Chronic wasting disease (CWD) renders its victims uncoordinated, confused and aggressive, while also causing them to lose weight and – eventually – their lives, giving rise to the nickname “zombie deer disease.” Sick animals walk in repetitive patterns and lose all fear of humans, developing a vacant stare.
Like mad cow disease, CWD attacks the brain and spinal cord and is believed to be caused by prions, infectious proteins that travel in bodily fluids and remain contagious for years after leaving the body of their host. Also like mad cow disease, in its early days at least, some scientists have scoffed at the notion it can be transmitted to humans. Others see history repeating itself.
“It is probable that human cases of CWD associated with the consumption of contaminated meat will be documented in the years ahead,” Michael Osterholm, director of the University of Minnesota’s Center for Infectious Disease and Research Prevention, warned lawmakers at the Minnesota Capitol on Thursday.

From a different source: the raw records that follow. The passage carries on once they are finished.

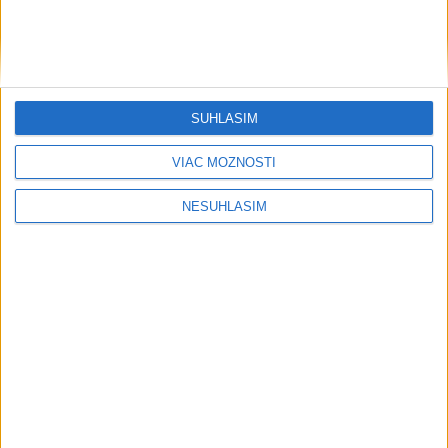
Eurostat: Takmer 17 percent Európanov
užíva denne tabak
V roku 2025 okolo 16,5 percenta ľudí vo veku 16 rokov a viac
v členských krajinách Európskej únie (EÚ) denne užívalo tabak
SÚHLASÍM
a s ním súvisiace výrobky.
dnes 7:18
VIAC MOŽNOSTÍ
Slovensko
NESÚHLASÍM
Orbánová telefonovala s Blanárom a
Tarabom o pomoci na Dunaji
dnes 9:06
Filip Kuffa tvrdí, že eurokomisia mu dala za pravdu pri
zonácii
T. Taraba: SR pomáha Maďarsku s vodou aj napriek tomu, že
je jej málo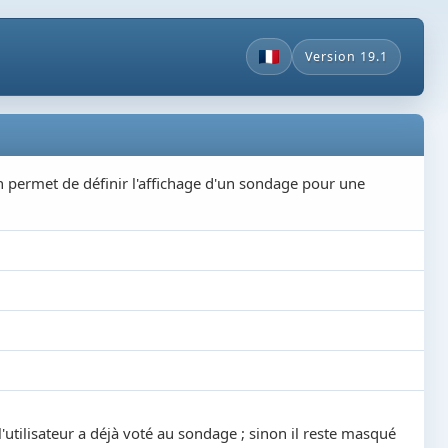
Version 19.1
on permet de définir l'affichage d'un sondage pour une
 l'utilisateur a déjà voté au sondage ; sinon il reste masqué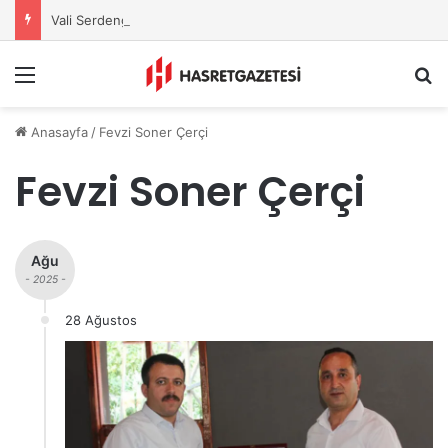
Vali Serdengeçti’nden Osmaniye’de Gece Esnaf Turu
Menu
A
Anasayfa
/
Fevzi Soner Çerçi
Fevzi Soner Çerçi
Ağu
- 2025 -
28 Ağustos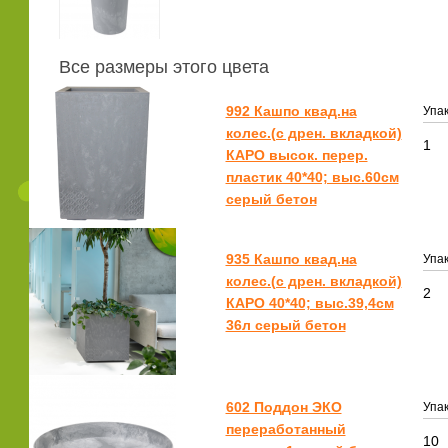
Все размеры этого цвета
992 Кашпо квад.на
Упак
колес.(с дрен. вкладкой)
1
КАРО высок. перер.
пластик 40*40; выс.60см
серый бетон
935 Кашпо квад.на
Упак
колес.(с дрен. вкладкой)
2
КАРО 40*40; выс.39,4см
36л серый бетон
602 Поддон ЭКО
Упак
переработанный
10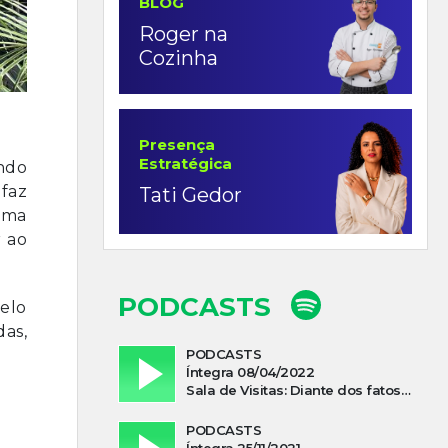
BLOG
Roger na
Cozinha
Presença
Estratégica
endo
 faz
Tati Gedor
ema
r ao
PODCASTS
elo
das,
PODCASTS
Íntegra 08/04/2022
Sala de Visitas: Diante dos fatos que influenciam a economia o que podemos esperar de 2022
PODCASTS
Íntegra 25/11/2021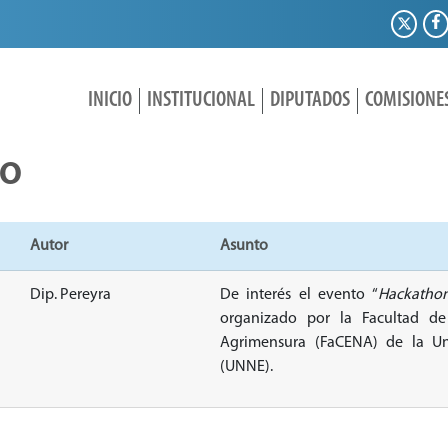
INICIO
INSTITUCIONAL
DIPUTADOS
COMISIONE
IO
Autor
Asunto
Dip. Pereyra
De interés el evento “
Hackatho
organizado por la Facultad de
Agrimensura (FaCENA) de la Un
(UNNE).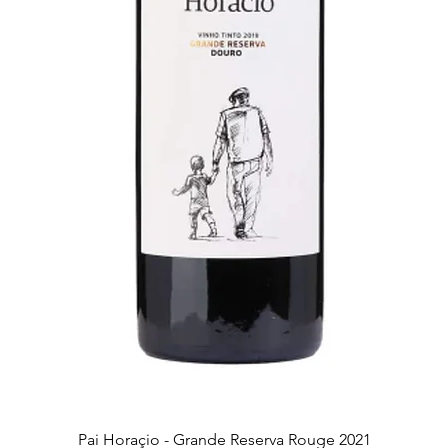
Aperçu rapide
Pai Horaçio - Grande Reserva Rouge 2021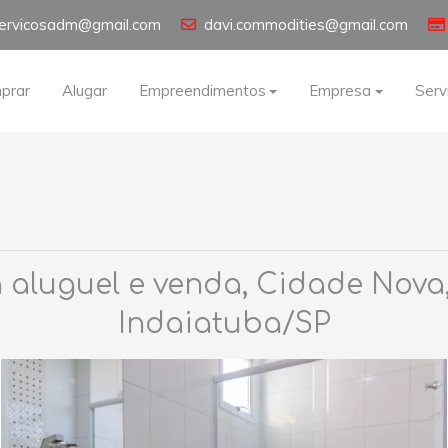
servicosadm@gmail.com
davi.commodities@gmail.com
prar
Alugar
Empreendimentos
Empresa
Serv
luguel e venda, Cidade Nova, 
Indaiatuba/SP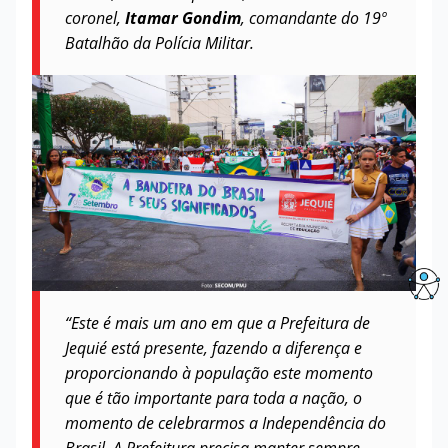
coronel,
Itamar Gondim
, comandante do 19º
Batalhão da Polícia Militar.
“Este é mais um ano em que a Prefeitura de
Jequié está presente, fazendo a diferença e
proporcionando à população este momento
que é tão importante para toda a nação, o
momento de celebrarmos a Independência do
Brasil. A Prefeitura precisa manter sempre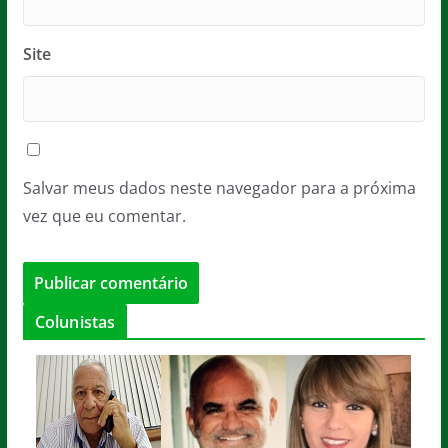
Site
Salvar meus dados neste navegador para a próxima
vez que eu comentar.
Colunistas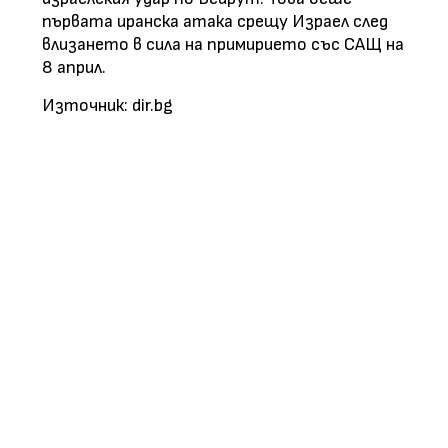
първата иранска атака срещу Израел след
влизането в сила на примирието със САЩ на
8 април.
Източник: dir.bg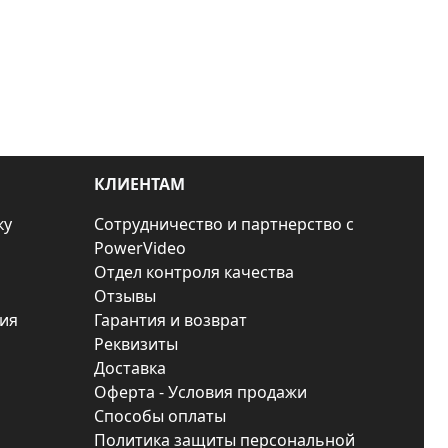
КЛИЕНТАМ
ку
Сотрудничество и партнерство с
PowerVideo
Отдел контроля качества
Отзывы
ия
Гарантия и возврат
Реквизиты
Доставка
Оферта - Условия продажи
Способы оплаты
Политика защиты персональной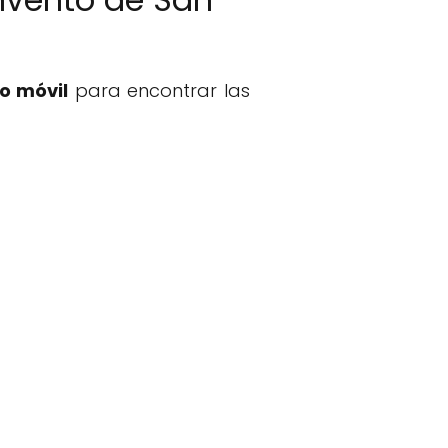
o móvil
para encontrar las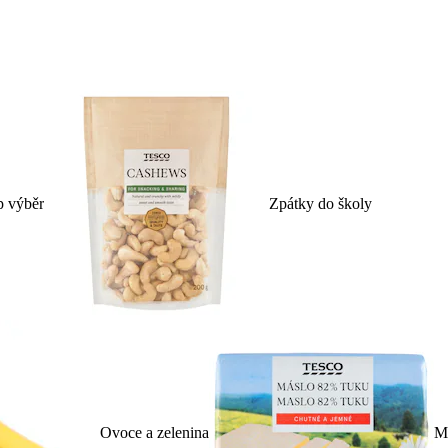
p výběr
Zpátky do školy
Ovoce a zelenina
Ml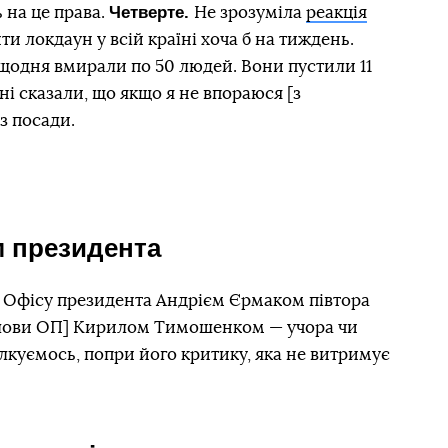
Четверте.
 на це права.
Не зрозуміла
реакція
ти локдаун у всій країні хоча б на тиждень.
 щодня вмирали по 50 людей. Вони пустили 11
ені сказали, що якщо я не впораюся [з
з посади.
м президента
ю Офісу президента Андрієм Єрмаком півтора
голови ОП] Кирилом Тимошенком — учора чи
лкуємось, попри його критику, яка не витримує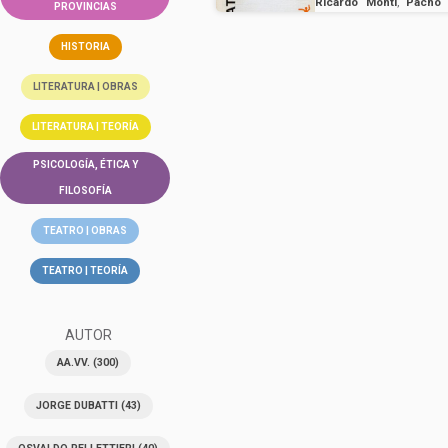
Ricardo Monti
,
Pacho 
PROVINCIAS
Pavlovsky
,
Roberto Peri
Carlos Somigliana
,
Máxi
HISTORIA
LITERATURA | OBRAS
LITERATURA | TEORÍA
PSICOLOGÍA, ÉTICA Y
FILOSOFÍA
TEATRO | OBRAS
TEATRO | TEORÍA
AUTOR
AA.VV.
(300)
JORGE DUBATTI
(43)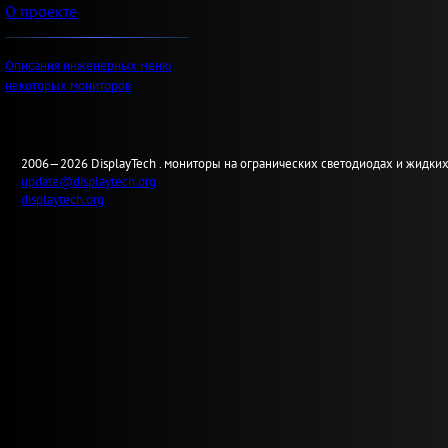
О проекте
Описания инженерных меню
некоторых мониторов
2006—2026
Display
Tech .
мониторы на огранических светодиодах и жидких
update@displaytech.org
displaytech.org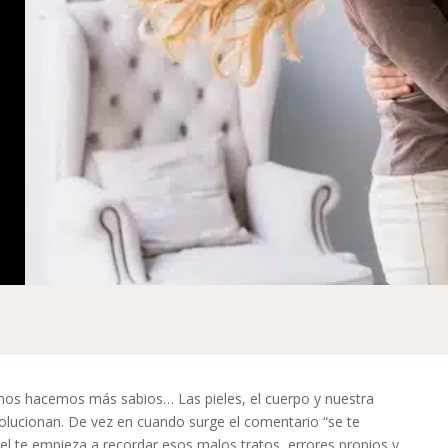
 nos hacemos más sabios… Las pieles, el cuerpo y nuestra
olucionan. De vez en cuando surge el comentario “se te
iel te empieza a recordar esos malos tratos, errores propios y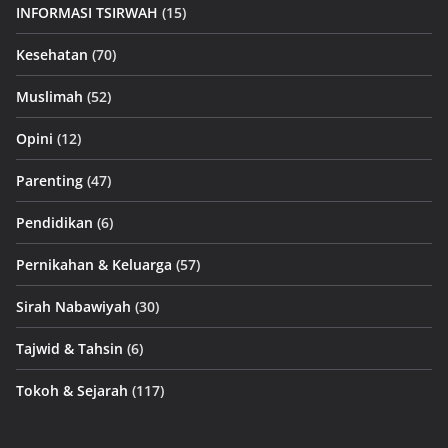
INFORMASI TSIRWAH
(15)
Kesehatan
(70)
Muslimah
(52)
Opini
(12)
Parenting
(47)
Pendidikan
(6)
Pernikahan & Keluarga
(57)
Sirah Nabawiyah
(30)
Tajwid & Tahsin
(6)
Tokoh & Sejarah
(117)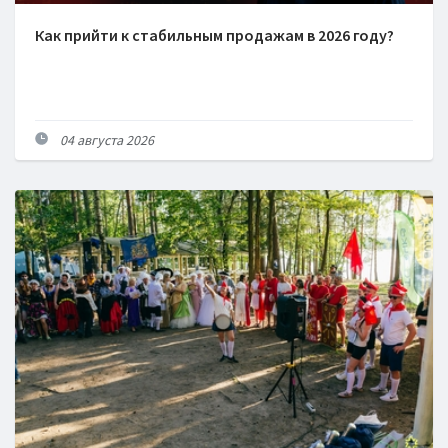
Как прийти к стабильным продажам в 2026 году?
04 августа 2026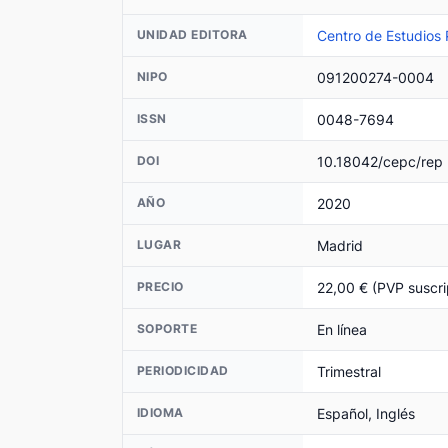
Centro de Estudios P
UNIDAD EDITORA
091200274-0004
NIPO
0048-7694
ISSN
10.18042/cepc/rep
DOI
2020
AÑO
Madrid
LUGAR
22,00 € (PVP suscri
PRECIO
En línea
SOPORTE
Trimestral
PERIODICIDAD
Español, Inglés
IDIOMA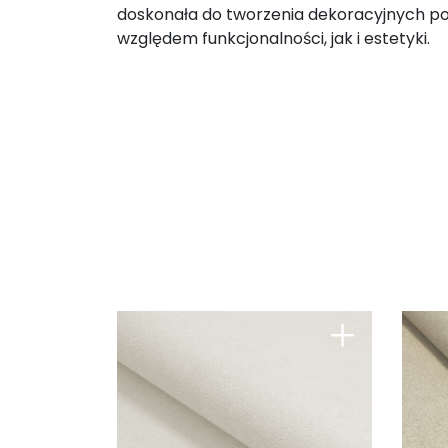
doskonała do tworzenia dekoracyjnych po
względem funkcjonalności, jak i estetyki.
+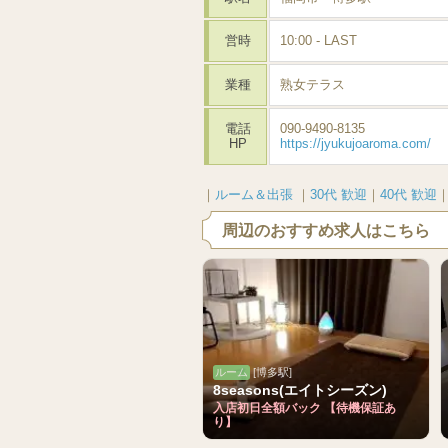
営時
10:00 - LAST
業種
熟女テラス
電話
090-9490-8135
HP
https://jyukujoaroma.com/
｜
ルーム＆出張
｜
30代 歓迎
｜
40代 歓迎
周辺のおすすめ求人はこちら
ルーム
[博多駅]
8seasons(エイトシーズン)
入店初日全額バック 【待機保証あ
り】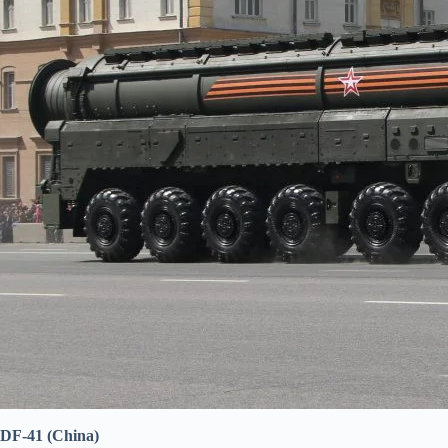
DF-41 (China)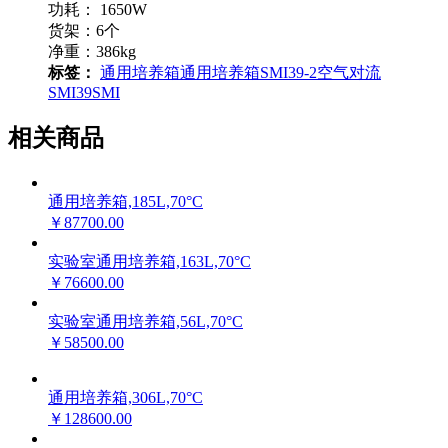
功耗： 1650W
货架：6个
净重：386kg
标签：
通用
培养箱
通用培养箱
SMI39-2
空气对流
SMI39
SMI
相关商品
通用培养箱,185L,70°C
￥87700.00
实验室通用培养箱,163L,70°C
￥76600.00
实验室通用培养箱,56L,70°C
￥58500.00
通用培养箱,306L,70°C
￥128600.00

It is possible that number of human cases will be substantial and will not be isolated events
Minnesota is currently in the throes of its worst-ever CWD outbreak. The disease is incurable, and its long latency period means symptoms can take as long as a year to show up – meaning a hunter could shoot a healthy-looking deer and take it home for dinner without knowing he was consuming infected meat. While a Canadian study demonstrated last year that macaques fed with CWD-infected meat developed the disease, leading Canadian authorities to issue a health advisory, the CDC merely “recommends” against eating infected deer, and US wildlife agencies say eating the virulent venison is a “personal choice,” according to the Twin Cities Pioneer Press.
“If Stephen King could write an infectious disease novel, he would write about prions like this,” Osterholm said, reminding Minnesota lawmakers that public health experts and beef industry executives refused for a long time to believe mad cow could infect humans as well – until researchers confirmed the presence of its human variant, Creutzfeldt-Jakob disease, in people who had eaten infected meat in 1996.
CWD infection rates are sky-high among some US captive deer populations, reaching 79 percent, according to the CDC. Even in the wild, in some areas more than one in four deer are infected with the disease. The report stresses CWD incidence is “relatively low” nationwide, but pockets of high incidence in the Midwest have researchers worried, including the University of Minnesota team, who are looking to develop a rapid-testing device to be used on live and dead animals.